Last night I had a meltdown. A full on, ugly, uncontrollable bawl fest. It’s been brewing for weeks. I could feel it, but I really wanted to ignore it and hope that it would just go away. So that’s what I did. Ignored it, but then it decided to rear it’s ugly head anyway. Surprise, surprise! In the midst of my toddler having a full on melt down because he was “all done” with sleeping, despite the fact that it was only 10:30 at night, all my feelings of failure and self-doubt hit me like a ton of bricks. I was done. There I found myself, in my closet, throwing clothes around and whaling like a baby. I should have rolled around on the floor for dramatic’s sake.
After asking many times, “why me, God,” and begging for sleep to take over my child, I finally found peace. He was still screaming, mind you, but I was able to put my patient, parenting hat back on long enough to work it’s magic.
Since the beginning of the new year, my energy level has been slowly diminishing. I started the year with gusto, as always. January is always filled with the beauty of fresh starts and I made plans. Big plans, as I always do, but three weeks later, I’m still waiting for them to start. I find myself saying, ok, Abby, we will start next week. Exercise routine, changing my eating habits, diving into coaching work, getting P back to a regular school routine. All of it, has yet to start. Why can’t I get my shit together has been my mantra these few weeks?
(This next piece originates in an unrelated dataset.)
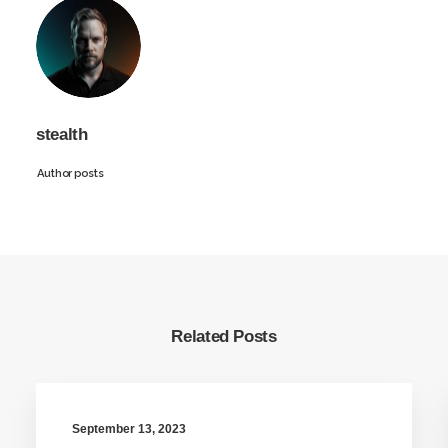
stealth
Author posts
Related Posts
September 13, 2023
I’m floundering. Jumping from thing to thing, keeping everything afloat long enough to survive, but not thrive. How do mothers do this? How do they find balance? You mothers know this, you never get to leave “work.” You have to pee with your child on your lap, figure out what is for dinner, make sure everyone has their clothes clean, and still be a woman. Nothing is sacred any more. From all the self reflection I’ve done over the years, I know this to be true. If I do not invest in myself I am crap to everyone else. And right now, I am so far removed from myself, it shows. I’m blaming cc for not doing enough, I’m blaming P for our bad days, and I’m pissed that I can’t just get up and go to a job.
I have internalized all of this, and it has only festered. By not communicating about it, I haven’t solved any issues or used any of the tools I know to get out of this mental mess. That’s all it really is anyway. The problem, therein, lies in me. Not in my wife or child. In the light of day, with puffy eyes, I see it. But as I sit here writing this, raw, I don’t want to think about how to fix it, I just want to feel. Not wallow in self pity, but feel the anger and sadness. Because honestly, it’s the only way through to the other side. Sitting in it is the only way to get rid of it.
Just go with it. That’s my mantra today. This will pass as long as I acknowledge it. Once I do that, my mental rat race will shift and I’ll be able to make the changes I need in order to see change. Radical shifts are coming. I can feel that too. I best pay attention. Off to meditate!
How about you, what are you harboring that you need to address? Just go with it!